Baiklah sekarang kita ikuti keterangan almarhum Syaikh Muhammad Abduh dengan agak terperinci dalam Al-Islam wan-Nashrania sebagai berikut:
"Islam pada mulanya agama yang dianut orang Arab. Kemudian setelah berhubungan dengan ilmu pengetahuan yang tadinya bercorak Yunani ilmu itu pun lalu bercorak Arab pula. Kemudian ada seorang khalifah yang salah dalam menjalankan politik. Keluasan Islam digunakannya untuk apa yang dikiranya akan membawa keuntungan untuk kepentingannya - dikiranya bahwa tentara yang terdiri dari orang-orang Arab itu mungkin saja akan jadi pendukung seorang khalifah golongan Ali, sebab golongan ini dekat sekali pertaliannya dengan keluarga Nabi s.a.w. Oleh karena itu ia mau mempergunakan tentara dari luar, yang terdiri dari orang-orang Turki, Dailam dan lain-lain yang dikiranya pula bahwa dengan kekuasaannya itu mereka ini akan dapat diperhamba, dapat dipergunakan untuk kepentingannya. Suasana tidak akan membantu adanya pihak yang akan memberontak kepadanya atau menuntut kedudukannya sebagai penguasa, meskipun keluasan hukum Islam akan membenarkan ia melakukan itu. Sejak itulah Islam jadi bercorak asing.

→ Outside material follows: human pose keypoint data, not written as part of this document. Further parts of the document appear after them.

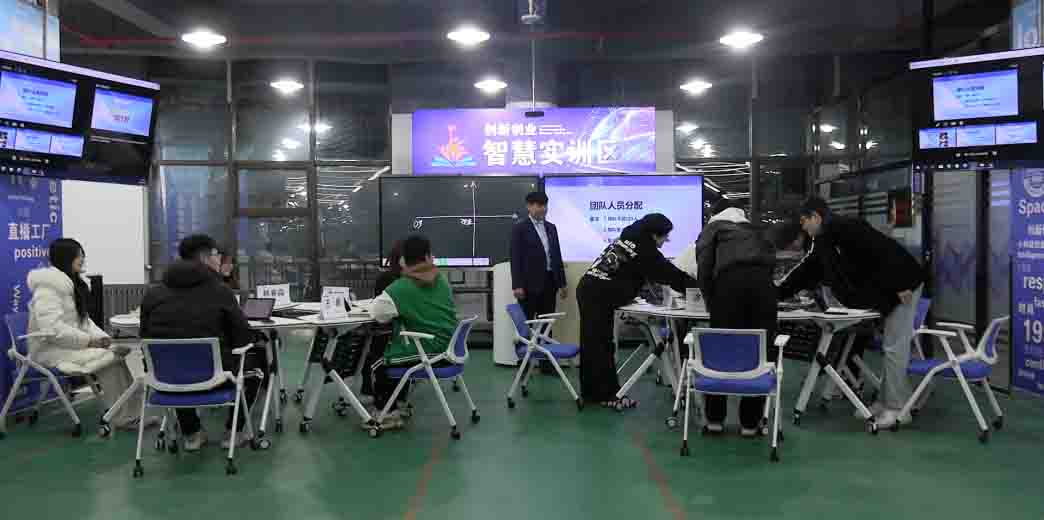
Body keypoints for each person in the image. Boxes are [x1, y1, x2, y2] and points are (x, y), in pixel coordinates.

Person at [777, 197, 925, 428]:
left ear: (816, 217)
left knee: (894, 346)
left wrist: (901, 285)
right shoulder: (824, 241)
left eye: (804, 221)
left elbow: (881, 253)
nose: (803, 227)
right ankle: (886, 401)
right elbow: (807, 271)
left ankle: (898, 409)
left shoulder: (847, 227)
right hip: (889, 290)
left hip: (904, 285)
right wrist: (776, 293)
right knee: (891, 346)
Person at [139, 234, 263, 451]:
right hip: (215, 377)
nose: (220, 259)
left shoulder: (152, 294)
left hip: (164, 378)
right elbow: (242, 337)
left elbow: (145, 336)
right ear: (205, 258)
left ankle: (191, 433)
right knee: (257, 359)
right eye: (217, 254)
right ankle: (233, 432)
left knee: (176, 361)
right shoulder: (220, 291)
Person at [27, 239, 152, 431]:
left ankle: (132, 414)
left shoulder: (72, 284)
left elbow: (84, 321)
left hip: (70, 345)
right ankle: (123, 418)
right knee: (110, 359)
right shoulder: (48, 289)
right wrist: (89, 341)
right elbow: (51, 329)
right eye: (79, 255)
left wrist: (102, 339)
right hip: (51, 350)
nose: (82, 259)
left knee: (117, 353)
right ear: (66, 258)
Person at [576, 213, 698, 410]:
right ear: (655, 234)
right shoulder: (646, 250)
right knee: (600, 344)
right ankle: (605, 395)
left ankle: (595, 393)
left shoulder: (630, 236)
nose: (665, 241)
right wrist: (698, 289)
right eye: (665, 236)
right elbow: (671, 275)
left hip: (589, 288)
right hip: (597, 294)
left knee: (593, 343)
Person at [692, 201, 778, 435]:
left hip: (729, 285)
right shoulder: (755, 229)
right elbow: (771, 262)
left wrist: (711, 301)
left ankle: (715, 420)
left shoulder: (714, 227)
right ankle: (750, 423)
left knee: (721, 347)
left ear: (714, 214)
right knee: (761, 350)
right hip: (763, 288)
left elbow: (704, 267)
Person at [369, 235, 458, 430]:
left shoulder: (400, 288)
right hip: (450, 347)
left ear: (403, 261)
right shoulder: (441, 280)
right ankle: (399, 402)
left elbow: (376, 314)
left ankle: (387, 414)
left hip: (430, 351)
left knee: (379, 360)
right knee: (393, 351)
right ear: (427, 257)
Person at [510, 191, 567, 373]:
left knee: (546, 325)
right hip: (527, 285)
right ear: (529, 206)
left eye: (545, 205)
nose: (543, 209)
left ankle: (546, 363)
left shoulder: (551, 227)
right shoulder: (520, 228)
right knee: (525, 325)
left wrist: (562, 283)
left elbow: (556, 255)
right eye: (539, 205)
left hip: (550, 282)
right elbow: (515, 258)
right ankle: (523, 364)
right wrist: (517, 285)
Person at [360, 240, 403, 398]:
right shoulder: (412, 282)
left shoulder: (388, 279)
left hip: (392, 335)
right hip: (403, 335)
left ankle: (370, 386)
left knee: (371, 342)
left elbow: (379, 311)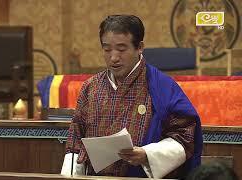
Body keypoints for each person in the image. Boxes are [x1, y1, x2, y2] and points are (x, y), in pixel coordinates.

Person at [61, 15, 203, 179]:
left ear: (140, 47)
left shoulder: (162, 86)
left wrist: (147, 154)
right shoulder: (90, 87)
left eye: (121, 49)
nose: (113, 58)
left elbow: (185, 136)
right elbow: (75, 141)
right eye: (107, 50)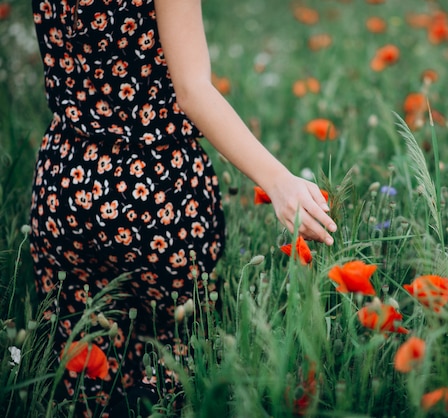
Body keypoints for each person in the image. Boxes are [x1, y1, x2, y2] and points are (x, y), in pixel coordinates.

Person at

"Ada seorang khalifah Banu Abbas - yang karena mengingat kepentingannya sendiri serta anak cucunya - ia ingin sebagian besar tentaranya itu diangkat dari orang-orang asing, demikian juga pembesar-pembesarnya. Suatu tindakan yang buruk sekali, baik terhadap bangsanya atau pun terhadap agama. Tetapi tidak lama kemudian pembesar-pembesar militer ini pun telah pula dapat mengalahkan para khalifah itu. Dengan kekuasaan yang ada itu mereka telah dapat bertindak sewenang-wenang. Sekarang kekuasaan negara berada ditangan mereka, dengan tiada persiapan pikiran seperti yang diajarkan Islam dan dengan hati yang sudah diisi oleh pendidikan agama. Bahkan sebaliknya, mereka datang menerima Islam dalam keadaan biadab dan bodoh, dengan membawa segala macam kekejaman. Tubuh mereka mengenakan pakaian Islam, tapi ajarannya belum sampai menembusi hati mereka. Masih banyak diantara mereka itu yang membawa berhala untuk disembah dengan diam-diam. Kalau pun ada yang menjalankan salat bersama-sama, itu hanya untuk memperkuat kekuasaannya.
"Kemudian datang lagi yang lain melanda Islam, seperti bangsa Tatar dan yang lain misalnya, malah persoalan agama juga dibawah kekuasaannya. Buat mereka musuh yang paling besar ialah ilmu pengetahuan. Orang pun sudah mengenal siapa mereka, sudah mengetahui sejarah mereka yang buruk itu. Mereka sangat memusuhi ilmu, juga memusuhi yang menjadi pelindung ilmu, yakni Islam. Segala yang berhubungan dengan ilmu pengetahuan tidak pernah mendapat perhatian mereka, bantuan untuk itu pun dihentikan. Tidak sedikit dari kaki tangan mereka itu yang turut menyusup kedalam jiwa orang yang masih awam dalam agamanya. Mereka menempatkan diri ke tengah-tengah orang yang masih hijau dalam agama itu, sebagai orang yang taat dan pelindung agama. Mereka menganggap agama masih belum sempurna, perlu disempurnakan, atau sedang sakit, perlu diobati, atau juga sedang miring, perlu ditopang, sudah hampir roboh, jadi perlu dibangun kembali.